El profesor Xavier Sala i Martín asevera que, después de salir del Estado español, la flamante República de Cataluña tendría una deuda pública equivalente al 70% de su PIB, “bastante inferior a la deuda pública española en relación a su PIB y a la media de la deuda pública europea”. Eso es cierto. Pero el lastre de la deuda pública no guarda una correlación directa con su porcentaje del PIB. España tenía hace año y medio una deuda pública sobre el PIB muy ligeramente superior a ese 70% y su situación crediticia en el mercado internacional no ha dejado de empeorar. Porque, como muchos economistas han advertido, entre ellos, el doctor Xavier Sala i Martín, la gravedad en la situación de la deuda pública no depende del porcentaje del PIB, sino de las expectativas del país en poder pagarla en tiempo y forma, y esas expectativas se degradan vertiginosamente en un contexto de parálisis económica, destrucción empresarial, desempleo creciente y hundimiento del consumo. Resulta curioso que no se suela mencionar la deuda privada catalana, la mayor del Estado español en términos absolutos, y que se eleva a 150.000 millones de euros: 1,8 veces el nivel de depósitos de la Comunidad.

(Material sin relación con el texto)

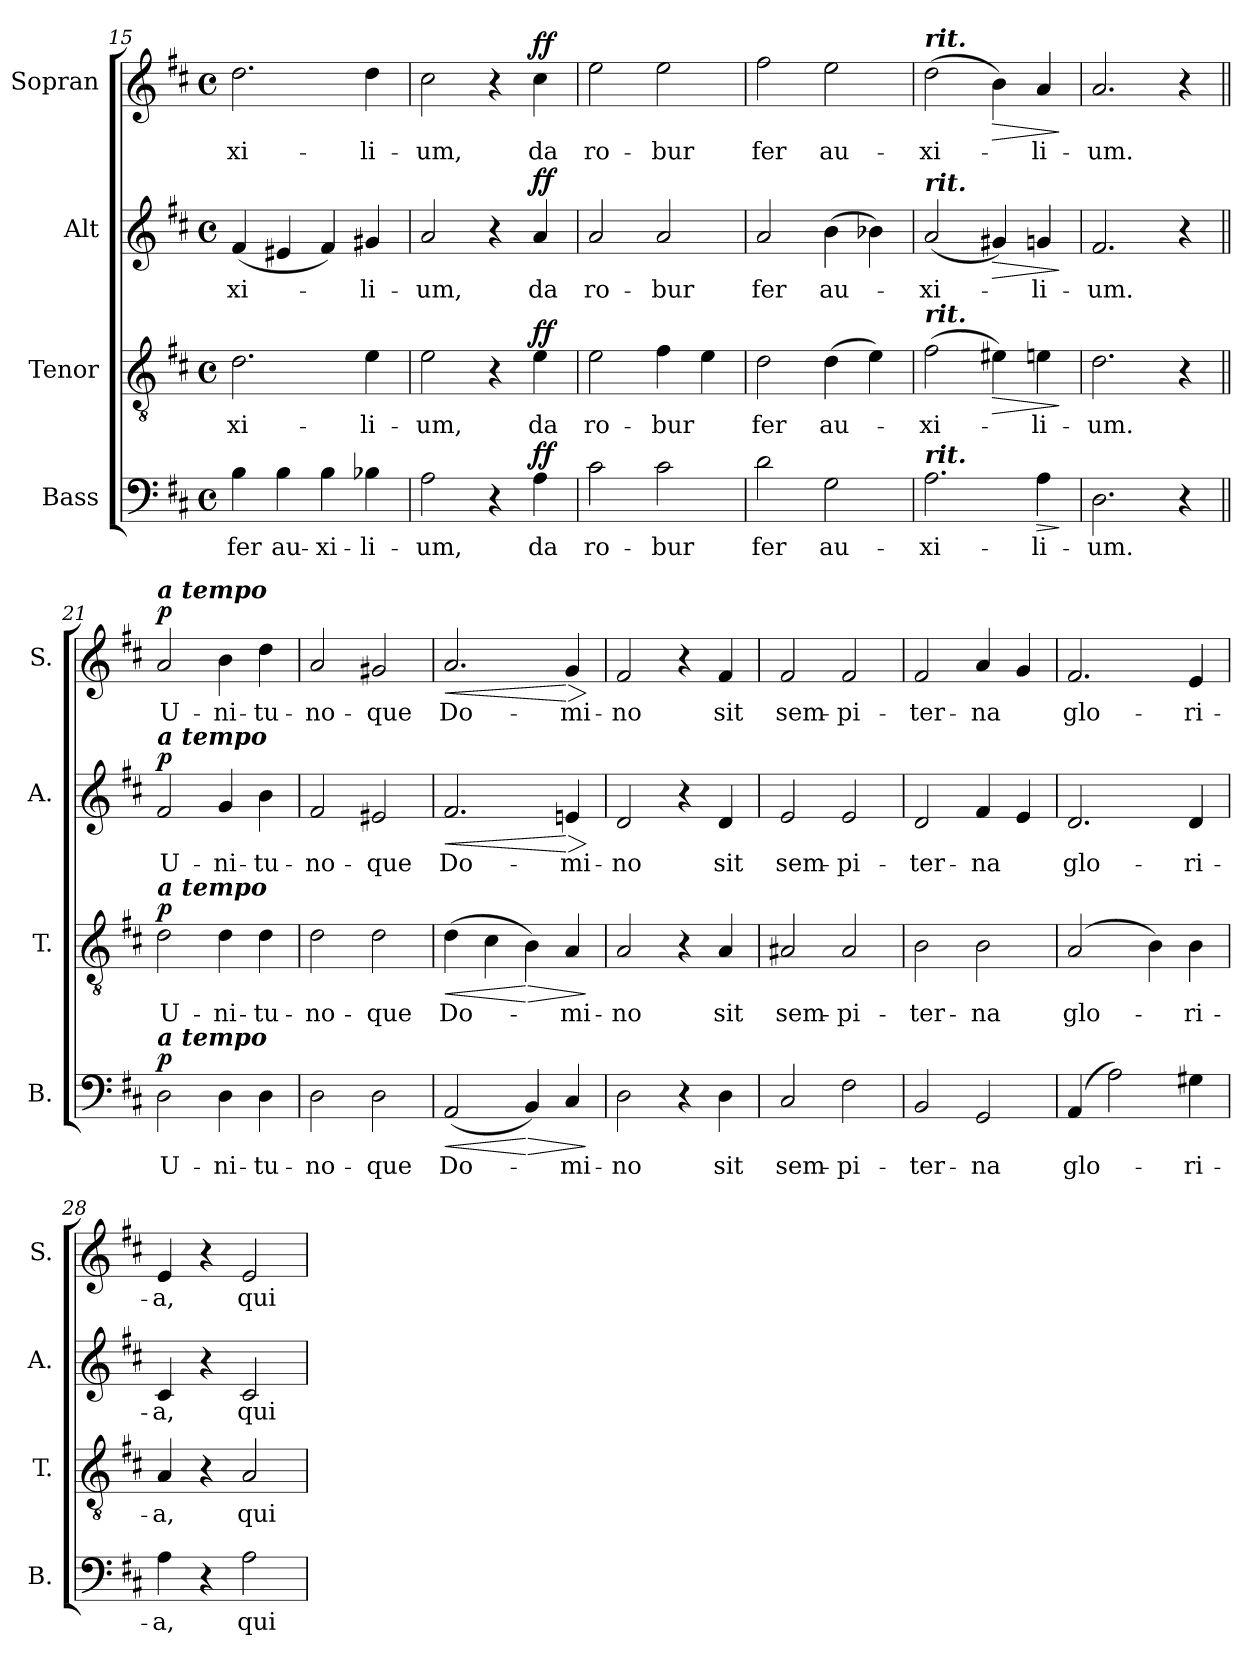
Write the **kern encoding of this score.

**kern	**text	**dynam	**kern	**text	**dynam	**kern	**text	**dynam	**kern	**text	**dynam
*part4	*part4	*part4	*part3	*part3	*part3	*part2	*part2	*part2	*part1	*part1	*part1
*staff4	*staff4	*staff4	*staff3	*staff3	*staff3	*staff2	*staff2	*staff2	*staff1	*staff1	*staff1
*I"Bass	*	*	*I"Tenor	*	*	*I"Alt	*	*	*I"Sopran	*	*
*I'B.	*	*	*I'T.	*	*	*I'A.	*	*	*I'S.	*	*
*clefF4	*	*	*clefGv2	*	*	*clefG2	*	*	*clefG2	*	*
*k[f#c#]	*	*	*k[f#c#]	*	*	*k[f#c#]	*	*	*k[f#c#]	*	*
*D:	*	*	*D:	*	*	*D:	*	*	*D:	*	*
*M4/4	*	*	*M4/4	*	*	*M4/4	*	*	*M4/4	*	*
*met(c)	*	*	*met(c)	*	*	*met(c)	*	*	*met(c)	*	*
=15	=15	=15	=15	=15	=15	=15	=15	=15	=15	=15	=15
!	!LO:LY:b	!	!	!LO:LY:b	!	!	!LO:LY:b	!	!	!LO:LY:b	!
4B\	fer	.	2.d\	-xi-	.	(<4f#/	-xi-	.	2.dd\	-xi-	.
!	!LO:LY:b	!	!	!	!	!	!	!	!	!	!
4B\	au-	.	.	.	.	4e#X/	.	.	.	.	.
!	!LO:LY:b	!	!	!	!	!	!	!	!	!	!
4B\	-xi-	.	.	.	.	4f#/)	.	.	.	.	.
!	!LO:LY:b	!	!	!LO:LY:b	!	!	!LO:LY:b	!	!	!LO:LY:b	!
4B-X\	-li-	.	4e\	-li-	.	4g#X/	-li-	.	4dd\	-li-	.
=16	=16	=16	=16	=16	=16	=16	=16	=16	=16	=16	=16
!	!LO:LY:b	!	!	!LO:LY:b	!	!	!LO:LY:b	!	!	!LO:LY:b	!
2A\	-um,	.	2e\	-um,	.	2a/	-um,	.	2cc#\	-um,	.
4r	.	.	4r	.	.	4r	.	.	4r	.	.
!	!LO:LY:b	!LO:DY:a	!	!LO:LY:b	!LO:DY:a	!	!LO:LY:b	!LO:DY:a	!	!LO:LY:b	!LO:DY:a
4A\	da	ff	4e\	da	ff	4a/	da	ff	4cc#\	da	ff
=17	=17	=17	=17	=17	=17	=17	=17	=17	=17	=17	=17
!	!LO:LY:b	!	!	!LO:LY:b	!	!	!LO:LY:b	!	!	!LO:LY:b	!
2c#\	ro-	.	2e\	ro-	.	2a/	ro-	.	2ee\	ro-	.
!	!LO:LY:b	!	!	!LO:LY:b	!	!	!LO:LY:b	!	!	!LO:LY:b	!
2c#\	-bur	.	4f#\	-bur	.	2a/	-bur	.	2ee\	-bur	.
.	.	.	4e\	.	.	.	.	.	.	.	.
=18	=18	=18	=18	=18	=18	=18	=18	=18	=18	=18	=18
!	!LO:LY:b	!	!	!LO:LY:b	!	!	!LO:LY:b	!	!	!LO:LY:b	!
2d\	fer	.	2d\	fer	.	2a/	fer	.	2ff#\	fer	.
!	!LO:LY:b	!	!	!LO:LY:b	!	!	!LO:LY:b	!	!	!LO:LY:b	!
2G\	au-	.	(>4d\	au-	.	(>4b\	au-	.	2ee\	au-	.
.	.	.	4e\)	.	.	4b-X\)	.	.	.	.	.
=19	=19	=19	=19	=19	=19	=19	=19	=19	=19	=19	=19
!	!	!	!	!	!	!	!	!	!LO:TX:a:Bi:t=rit.	!	!
!	!	!	!	!	!	!LO:TX:a:Bi:t=rit.	!	!	!	!	!
!	!	!	!LO:TX:a:Bi:t=rit.	!	!	!	!	!	!	!	!
!LO:TX:a:Bi:t=rit.	!	!	!	!	!	!	!	!	!	!	!
!	!LO:LY:b	!	!	!LO:LY:b	!	!	!LO:LY:b	!	!	!LO:LY:b	!
2.A\	-xi-	.	(>2f#\	-xi-	.	(<2a/	-xi-	.	(>2dd\	-xi-	.
!	!	!	!	!	!LO:HP:b	!	!	!LO:HP:b	!	!	!LO:HP:b
.	.	.	4e#X\)	.	>	4g#X/)	.	>	4b\)	.	>
!	!LO:LY:b	!LO:HP:b	!	!LO:LY:b	!	!	!LO:LY:b	!	!	!LO:LY:b	!
4A\	-li-	>	4en\	-li-	.	4gn/	-li-	.	4a/	-li-	.
.	.	]	.	.	]	.	.	]	.	.	]
=20	=20	=20	=20	=20	=20	=20	=20	=20	=20	=20	=20
!	!LO:LY:b	!	!	!LO:LY:b	!	!	!LO:LY:b	!	!	!LO:LY:b	!
2.D\	-um.	.	2.d\	-um.	.	2.f#/	-um.	.	2.a/	-um.	.
4r	.	.	4r	.	.	4r	.	.	4r	.	.
!!LO:PB:g=z
=21||	=21||	=21||	=21||	=21||	=21||	=21||	=21||	=21||	=21||	=21||	=21||
!	!	!	!	!	!	!	!	!	!LO:TX:a:Bi:t=a tempo	!	!
!	!	!	!	!	!	!LO:TX:a:Bi:t=a tempo	!	!	!	!	!
!	!	!	!LO:TX:a:Bi:t=a tempo	!	!	!	!	!	!	!	!
!LO:TX:a:Bi:t=a tempo	!	!	!	!	!	!	!	!	!	!	!
!	!LO:LY:b	!LO:DY:a	!	!LO:LY:b	!LO:DY:a	!	!LO:LY:b	!LO:DY:a	!	!LO:LY:b	!LO:DY:a
2D\	U-	p	2d\	U-	p	2f#/	U-	p	2a/	U-	p
!	!LO:LY:b	!	!	!LO:LY:b	!	!	!LO:LY:b	!	!	!LO:LY:b	!
4D\	-ni-	.	4d\	-ni-	.	4g/	-ni-	.	4b\	-ni-	.
!	!LO:LY:b	!	!	!LO:LY:b	!	!	!LO:LY:b	!	!	!LO:LY:b	!
4D\	-tu-	.	4d\	-tu-	.	4b\	-tu-	.	4dd\	-tu-	.
=22	=22	=22	=22	=22	=22	=22	=22	=22	=22	=22	=22
!	!LO:LY:b	!	!	!LO:LY:b	!	!	!LO:LY:b	!	!	!LO:LY:b	!
2D\	-no-	.	2d\	-no-	.	2f#/	-no-	.	2a/	-no-	.
!	!LO:LY:b	!	!	!LO:LY:b	!	!	!LO:LY:b	!	!	!LO:LY:b	!
2D\	-que	.	2d\	-que	.	2e#X/	-que	.	2g#X/	-que	.
=23	=23	=23	=23	=23	=23	=23	=23	=23	=23	=23	=23
!	!LO:LY:b	!LO:HP:b	!	!LO:LY:b	!LO:HP:b	!	!LO:LY:b	!LO:HP:b	!	!LO:LY:b	!LO:HP:b
(<2AA/	Do-	<	(>4d\	Do-	<	2.f#/	Do-	<	2.a/	Do-	<
.	.	.	4c#\	.	.	.	.	.	.	.	.
!	!	!LO:HP:n=1:b	!	!	!LO:HP:n=1:b	!	!	!	!	!	!
4BB/)	.	[ >	4B\)	.	[ >	.	.	.	.	.	.
!	!LO:LY:b	!	!	!LO:LY:b	!	!	!LO:LY:b	!LO:HP:n=1:b	!	!LO:LY:b	!LO:HP:n=1:b
4C#/	-mi-	.	4A/	-mi-	.	4en/	-mi-	[ >	4g/	-mi-	[ >
.	.	]	.	.	]	.	.	]	.	.	]
=24	=24	=24	=24	=24	=24	=24	=24	=24	=24	=24	=24
!	!LO:LY:b	!	!	!LO:LY:b	!	!	!LO:LY:b	!	!	!LO:LY:b	!
2D\	-no	.	2A/	-no	.	2d/	-no	.	2f#/	-no	.
4r	.	.	4r	.	.	4r	.	.	4r	.	.
!	!LO:LY:b	!	!	!LO:LY:b	!	!	!LO:LY:b	!	!	!LO:LY:b	!
4D\	sit	.	4A/	sit	.	4d/	sit	.	4f#/	sit	.
=25	=25	=25	=25	=25	=25	=25	=25	=25	=25	=25	=25
!	!LO:LY:b	!	!	!LO:LY:b	!	!	!LO:LY:b	!	!	!LO:LY:b	!
2C#/	sem-	.	2A#X/	sem-	.	2e/	sem-	.	2f#/	sem-	.
!	!LO:LY:b	!	!	!LO:LY:b	!	!	!LO:LY:b	!	!	!LO:LY:b	!
2F#\	-pi-	.	2A#/	-pi-	.	2e/	-pi-	.	2f#/	-pi-	.
=26	=26	=26	=26	=26	=26	=26	=26	=26	=26	=26	=26
!	!LO:LY:b	!	!	!LO:LY:b	!	!	!LO:LY:b	!	!	!LO:LY:b	!
2BB/	-ter-	.	2B\	-ter-	.	2d/	-ter-	.	2f#/	-ter-	.
!	!LO:LY:b	!	!	!LO:LY:b	!	!	!LO:LY:b	!	!	!LO:LY:b	!
2GG/	-na	.	2B\	-na	.	4f#/	-na	.	4a/	-na	.
.	.	.	.	.	.	4e/	.	.	4g/	.	.
=27	=27	=27	=27	=27	=27	=27	=27	=27	=27	=27	=27
!	!LO:LY:b	!	!	!LO:LY:b	!	!	!LO:LY:b	!	!	!LO:LY:b	!
(4AA/	glo-	.	(2A/	glo-	.	2.d/	glo-	.	2.f#/	glo-	.
2A\)	.	.	.	.	.	.	.	.	.	.	.
.	.	.	4B\)	.	.	.	.	.	.	.	.
!	!LO:LY:b	!	!	!LO:LY:b	!	!	!LO:LY:b	!	!	!LO:LY:b	!
4G#X\	-ri-	.	4B\	-ri-	.	4d/	-ri-	.	4e/	-ri-	.
=28	=28	=28	=28	=28	=28	=28	=28	=28	=28	=28	=28
!	!LO:LY:b	!	!	!LO:LY:b	!	!	!LO:LY:b	!	!	!LO:LY:b	!
4A\	-a,	.	4A/	-a,	.	4c#/	-a,	.	4e/	-a,	.
4r	.	.	4r	.	.	4r	.	.	4r	.	.
!	!LO:LY:b	!	!	!LO:LY:b	!	!	!LO:LY:b	!	!	!LO:LY:b	!
2A\	qui	.	2A/	qui	.	2c#/	qui	.	2e/	qui	.
=	=	=	=	=	=	=	=	=	=	=	=
*-	*-	*-	*-	*-	*-	*-	*-	*-	*-	*-	*-
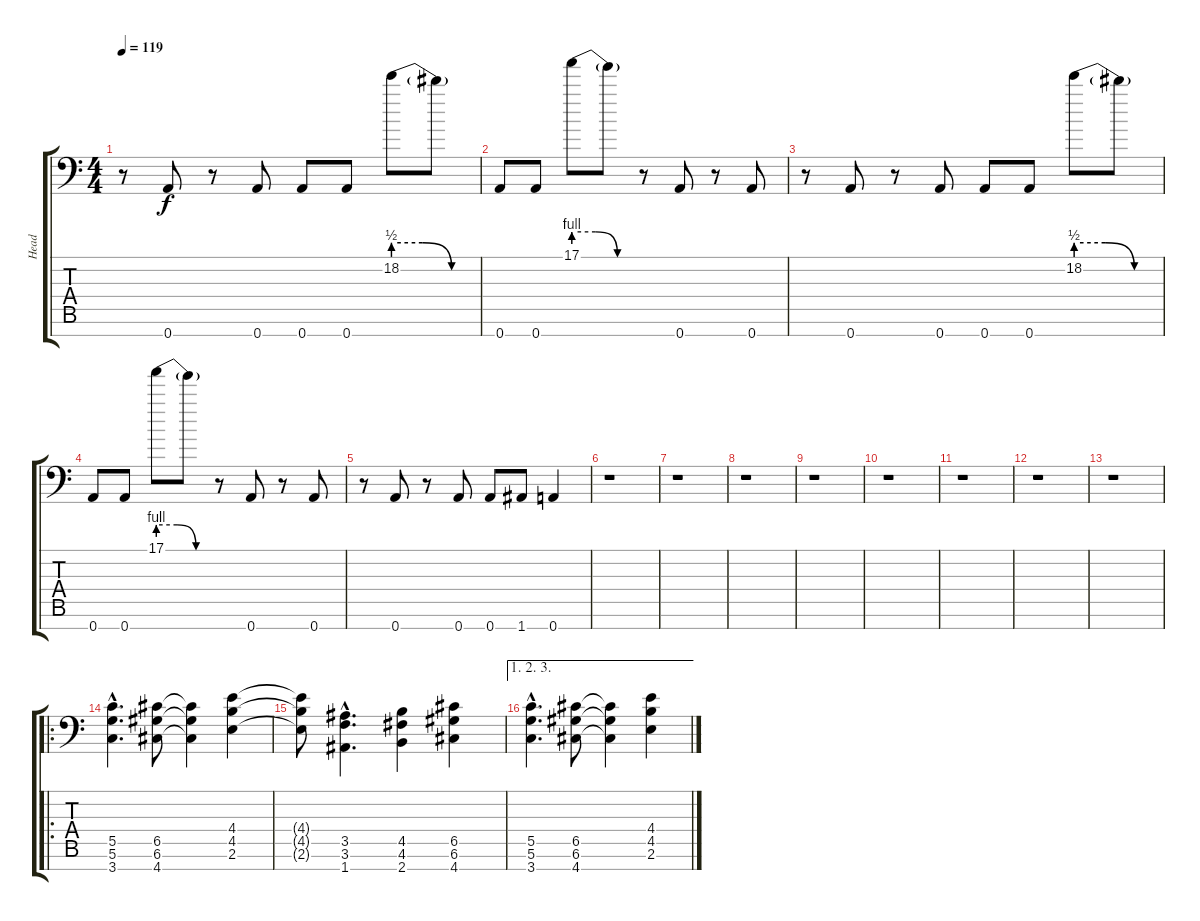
\track ("Head" "Head") {instrument distortionguitar}
\staff {score tabs}
\tuning (D4 A3 F3 C3 G2 D2 A1) {hide}
\ts (4 4)
\tempo 119
\clef f4
\ks c
r.8{dy f} 0.7.8 r.8 0.7.8 0.7.8 0.7.8 18.2{be (custom 0 2 20 2 40 0 60 0)}.8 18.2{t}.8 |
0.7.8 0.7.8 17.1{be (custom 0 4 20 4 40 0 60 0)}.8 17.1{t}.8 r.8 0.7.8 r.8 0.7.8 |
r.8 0.7.8 r.8 0.7.8 0.7.8 0.7.8 18.2{be (custom 0 2 20 2 40 0 60 0)}.8 18.2{t}.8 |
0.7.8 0.7.8 17.1{be (custom 0 4 20 4 40 0 60 0)}.8 17.1{t}.8 r.8 0.7.8 r.8 0.7.8 |
r.8 0.7.8 r.8 0.7.8 0.7.8 1.7.8 0.7.4 |
r.1 |
r.1 |
r.1 |
r.1 |
r.1 |
r.1 |
r.1 |
r.1 |
\ro
(5.5{hac} 5.6{hac} 3.7{hac}).4{d instrument distortionguitar} (6.5 6.6 4.7).8 (6.5{t} 6.6{t} 4.7{t}).4 (4.4 4.5 2.6).4 |
(4.4{t} 4.5{t} 2.6{t}).8 (3.5{hac} 3.6{hac} 1.7{hac}).4{d} (4.5 4.6 2.7).4 (6.5 6.6 4.7).4 |
\ae (1 2 3)
(5.5{hac} 5.6{hac} 3.7{hac}).4{d} (6.5 6.6 4.7).8 (6.5{t} 6.6{t} 4.7{t}).4 (4.4 4.5 2.6).4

La independencia política no sería un gran negocio para Cataluña. Si una mayoría amplia y estable de catalanes quiere fundar su propio Estado que lo haga. Como ciudadano español y canario los apoyaré. Pero yo les pediría a mis amigos catalanes que refexionaran fríamente sobre las virtudes, peligros y defectos del proyecto de fundar y sostener un Estado propio, y si ese objetivo sería útil, provechoso y benemérito para la mayoría social de su país. Porque el principio básico de toda política progresista y democrática debe priorizar los derechos de los ciudadanos concretos y no las insaciables mitologías de un territorio, sea una finca de caza, sea una nación secular, espacios a menudo poco discernibles.